Compliance automation still lags – survey
Despite significantly increasing regulatory burdens hitting the asset management industry in recent years, a survey by Aite Group and Cordium has found that there is a significant lag in the intent to implement so-called ‘regtech’ versus how much has actually been put in place and is being used daily.
The firms surveyed some 120 capital markets firms, and found:
• Investment in regulatory technology (regtech) is set to rise further over the next 12 months: 45% have increased investment in dedicated vendor technology for compliance, with a particular focus on cloud-deployed systems
• 53% have invested in central platforms for compliance documentation tracking and a further 13% are considering introducing such a platform in the next 12 months
• Only 4% feel they have an entirely strategic approach to regulatory reform and only 2% have fully automated compliance support, leaving firms open to risk from manual processes
That significant ongoing reliance on manual processes raises a risk on non-compliance – think of the new reporting requirements under Mifid II for example. The survey report, titled Regtech Realities: Moving from Reactive to Proactive Compliance, makes further suggestions on how the sorts of firms affected by this non-compliance risk – which stems from errors and mis-reporting that can creep in when the relevant data is manually effected – can prioritise their response. The survey notes that “only 8% of respondents use formal metrics to measure the impact of non-compliance and 43% don’t measure it at all”.

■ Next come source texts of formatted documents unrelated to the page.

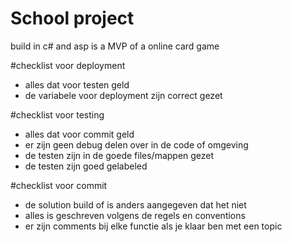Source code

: # School project
build in c# and asp 
is a MVP of a online card game



#checklist voor deployment
- alles dat voor testen geld
- de variabele voor deployment zijn correct gezet

#checklist voor testing
- alles dat voor commit geld
- er zijn geen debug delen over in de code of omgeving
- de testen zijn in de goede files/mappen gezet
- de testen zijn goed gelabeled



#checklist voor commit
- de solution build of is anders aangegeven dat het niet
- alles is geschreven volgens de regels en conventions
- er zijn comments bij elke functie als je klaar ben met een topic
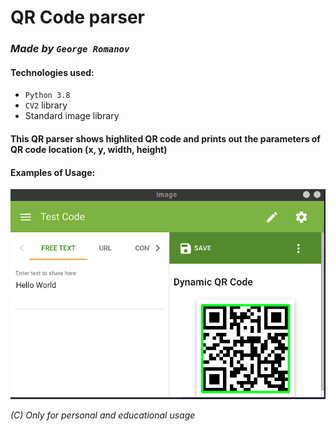 # QR Code parser  
### *Made by `George Romanov`*  
#### Technologies used:  
- `Python 3.8`  
- `CV2` library  
- Standard image library  
#### This QR parser shows highlited QR code and prints out the parameters of QR code location (x, y, width, height)  
#### Examples of Usage:  
<img src="img_assets/Example.png"/>  

*(C) Only for personal and educational usage*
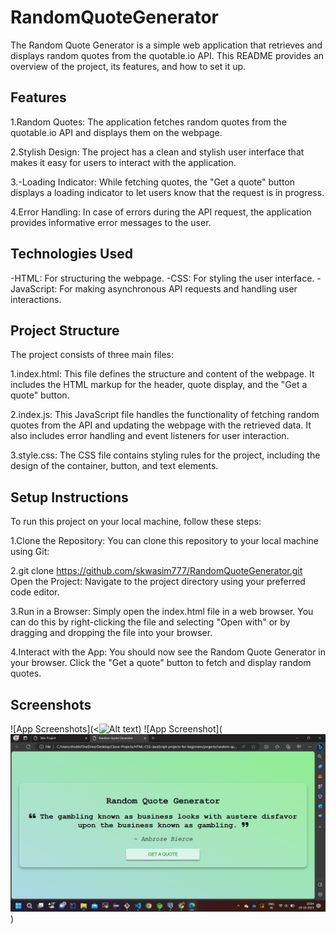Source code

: 

# RandomQuoteGenerator

The Random Quote Generator is a simple web application that retrieves and displays random quotes from the quotable.io API. This README provides an overview of the project, its features, and how to set it up.


## Features

1.Random Quotes: The application fetches random quotes from the quotable.io API and displays them on the webpage.

2.Stylish Design: The project has a clean and stylish user interface that makes it easy for users to interact with the application.

3.-Loading Indicator: While fetching quotes, the "Get a quote" button displays a loading indicator to let users know that the request is in progress.

4.Error Handling: In case of errors during the API request, the application provides informative error messages to the user.

## Technologies Used
-HTML: For structuring the webpage.
-CSS: For styling the user interface.
-JavaScript: For making asynchronous API requests and handling user interactions.
## Project Structure
The project consists of three main files:

1.index.html: This file defines the structure and content of the webpage. It includes the HTML markup for the header, quote display, and the "Get a quote" button.

2.index.js: This JavaScript file handles the functionality of fetching random quotes from the API and updating the webpage with the retrieved data. It also includes error handling and event listeners for user interaction.

3.style.css: The CSS file contains styling rules for the project, including the design of the container, button, and text elements.
## Setup Instructions
To run this project on your local machine, follow these steps:

1.Clone the Repository: You can clone this repository to your local machine using Git:


2.git clone https://github.com/skwasim777/RandomQuoteGenerator.git
Open the Project: Navigate to the project directory using your preferred code editor.

3.Run in a Browser: Simply open the index.html file in a web browser. You can do this by right-clicking the file and selecting "Open with" or by dragging and dropping the file into your browser.

4.Interact with the App: You should now see the Random Quote Generator in your browser. Click the "Get a quote" button to fetch and display random quotes.
## Screenshots

![App Screenshots](<![Alt text](<Screenshot (159) copy.png>))
![App Screenshot](![Alt text](<Screenshot (159).png>))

Automation is seek as key. Developments such as so-called cloud deployment of technology solutions, as well as language processing, are set to deliver increasing support to businesses in future in the financial services sector, according to Virginie O’Shea, research director at Aite Group, while Doug Morgan, group chief executive at Cordium added that firms can improve their overall business and compliance culture by looking to technology solutions to the demands being made by new regulations.